Artificial Intelligence has always been a common science fiction theme. The Frankenstein-influenced concept of a human being giving life to a new entity - one that can think and act independently - has teased writers with its potential. Now, as we move deeper into the 21st century and technology speeds forward at a breakneck pace, the gap between the fiction in this concept and its parallel reality is closing. Perhaps this is one reason why there has been an uptick in the number of movies with Artificial Intelligence as a plot point. The field isn't yet overcrowded (and, considering the richness of the subject matter, it may never be) but Ex Machina joins Her and Chappie as recent films that have explored these ideas.
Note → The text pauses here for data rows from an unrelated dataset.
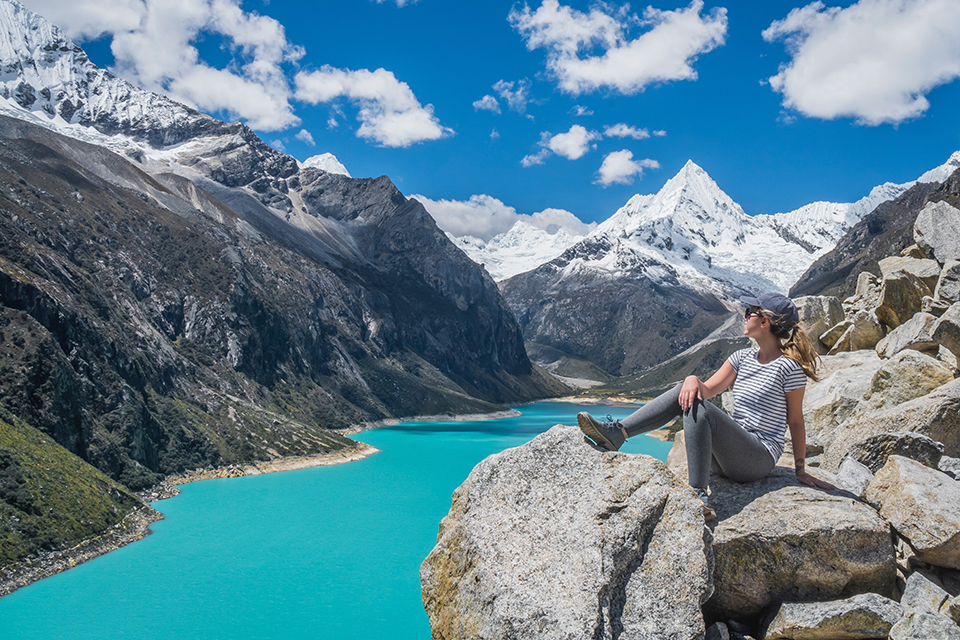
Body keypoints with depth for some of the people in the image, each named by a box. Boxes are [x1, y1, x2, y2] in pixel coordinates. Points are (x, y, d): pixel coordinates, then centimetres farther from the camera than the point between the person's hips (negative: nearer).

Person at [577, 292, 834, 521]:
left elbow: (795, 421, -5)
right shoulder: (743, 357, 10)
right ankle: (616, 433, -18)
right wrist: (693, 379, -19)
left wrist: (801, 471, -2)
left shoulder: (789, 367, -10)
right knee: (687, 394, -10)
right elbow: (709, 390, 3)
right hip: (729, 452, 7)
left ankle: (699, 496, -31)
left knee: (698, 408, -29)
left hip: (760, 459, -7)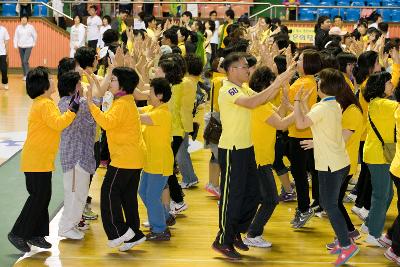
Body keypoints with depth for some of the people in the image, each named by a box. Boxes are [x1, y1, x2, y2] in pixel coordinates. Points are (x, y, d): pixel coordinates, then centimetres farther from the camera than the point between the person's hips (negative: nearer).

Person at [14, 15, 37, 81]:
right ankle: (25, 75, 22)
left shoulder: (30, 27, -6)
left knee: (25, 61, -15)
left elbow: (35, 35, 5)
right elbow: (16, 37, 4)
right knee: (22, 62, 10)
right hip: (21, 46, 4)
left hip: (28, 46, -4)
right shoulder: (18, 27, 0)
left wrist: (34, 43, 9)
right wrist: (15, 45, -2)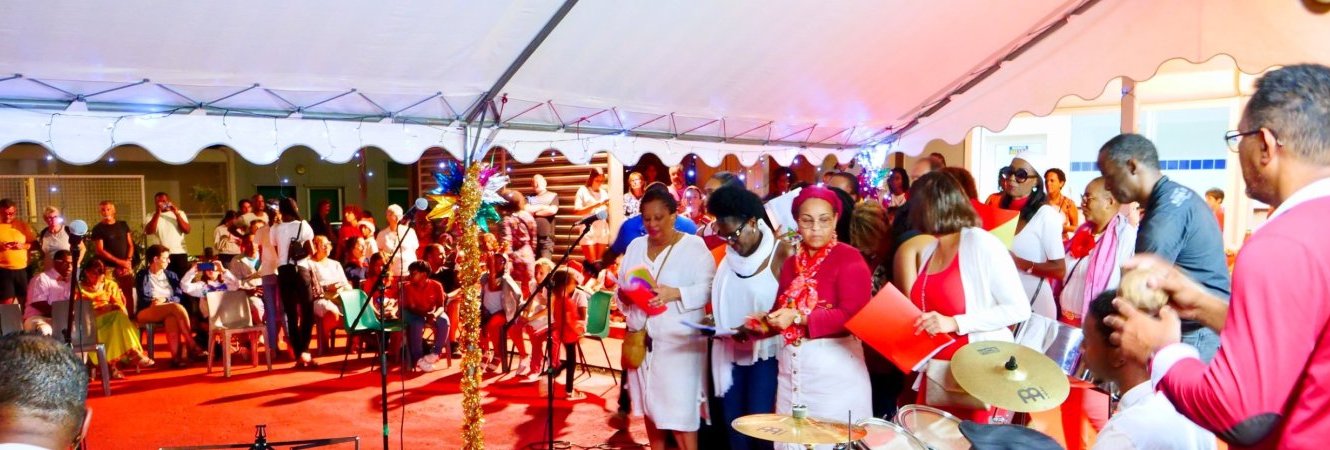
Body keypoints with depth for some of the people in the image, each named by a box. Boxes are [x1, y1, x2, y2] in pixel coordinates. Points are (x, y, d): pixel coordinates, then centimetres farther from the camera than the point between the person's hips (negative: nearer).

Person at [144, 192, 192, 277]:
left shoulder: (179, 213, 14)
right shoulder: (151, 216, 9)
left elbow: (187, 230, 0)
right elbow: (149, 231, -10)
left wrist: (177, 214, -7)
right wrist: (157, 213, -11)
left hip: (179, 253, 1)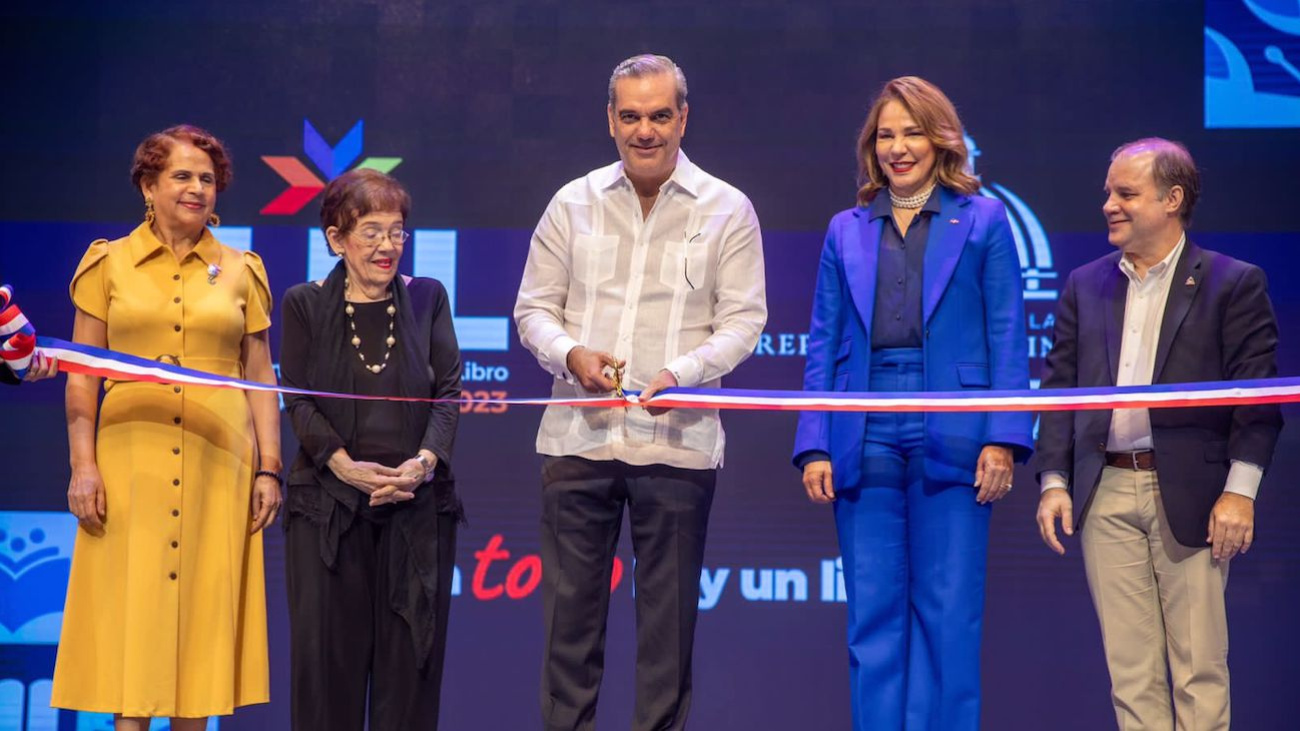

One of the most persistent and compelling questions about artificial intelligence is what it entails. At what point is consciousness achieved? When does an entity transcend the ability to do nothing more than follow complex programming and begin to think on its own? At what point does a machine cease to be a tool and earn the status of a "life form"? These questions lie at the heart of many stories about this subject matter and Ex Machina is no exception. Although the movie is principally about two human beings, the most intriguing character by far is the robot at narrative's center.
Her name is Ava (Alicia Vikander) and she is the latest in a line of A.I. prototypes developed by genius computer scientist and noted recluse, Nathan Bateman (Oscar Isaac). Bateman, the CEO of the world's biggest search engine company, runs a competition among his employees with the winner earning the right to spend a week with him at his remote estate. The lucky selectee is Caleb Smith (Domhnall Gleeson) but he doesn't learn until he reaches his destination that Nathan intends for Caleb's stay to involve more than conversation and observation. He wants Caleb to participate in a Turing Test - to interact with Ava and determine whether she can pass for a human. Caleb is astonished by how real Ava seems - so much so that he begins to wonder about the morality of Nathan's interactions with her. Caleb's feelings for Ava appear to be matched by hers for him, but is she truly experiencing emotions or merely mimicking them? And is he in control of the situation or is Nathan acting like a puppeteer, pulling not only Ava's strings but Caleb's as well?
Ex Machina avoids the trap of becoming too technical. The storyline is straightforward and doesn't involve a lot of technobabble. Nathan doesn't spend excessive time explaining how he created Ava, although he mentions (to Caleb's dismay) that she will eventually be "killed" to make way for the next, more advanced prototype. To Nathan, creator-god, these machines are no different from any other advanced computer. He's interested in perfecting them but doesn't see them as unique life forms. To Caleb, the outsider, the truth is more fluid and Nathan's actions more questionable.
This is not an action-oriented science fiction film and, while some special effects are employed, they are limited and mostly low-budget. (Ironically, Gleeson and Isaac moved from this production to the new Star Wars film, where words like "limited" and "low-budget" don't apply.) Ex Machina focuses primarily on evolving its themes through interaction (between Caleb and Ava) and dialogue. The movie is broken into several "acts", each of which focuses on a session between Caleb and Ava who are separated by a clear wall - they can see each other and talk but not touch. Everything is monitored and Nathan looks on from afar, evaluating and judging. Director Alex Garland (the writer of several Danny Boyle films, making his feature debut behind the camera) builds a restless, unsettled tone. Aspects of the ending strain credulity while simultaneously crystalizing the themes Ex Machina has evolved throughout its 108-minute running time.
From a performance perspective, the most impressive acting is provided by Alicia Vikander (the Swedish actress who was recently in Seventh Son), who captures Ava's allure by presenting her as seemingly guileless with a difficult-to-pinpoint inhuman quality. Oscar Isaac plays a variation of the mad scientist role - more Dr. Moreau than Dr. Frankenstein. Nathan is unquestionably a genius but also quite possibly mad. He's a narcissist with a god complex who can be by turns charming and chilling. Domhnall Gleeson, whose star is rising, interprets Caleb as a flat and uninteresting individual, but that may be more a matter of Garland's intention than Gleeson's portrayal. And there is a kind of weird chemistry between Gleeson and Vikander.
Ex Machina employs fewer twists and one might expect, although there are some surprises along the way. For the most part, however, Garland is less interested in playing games with his audience's expectations than he is inviting viewers to sit beside Caleb and evaluate Ava. In the final analysis, the movie doesn't offer much about the subject that hasn't been previously explored, but the soil is fertile and many ideas germinate. This is a cautionary tale about where technology could be leading and its low-key, claustrophobic approach lends an immediacy that many bigger, grander spectacles lack.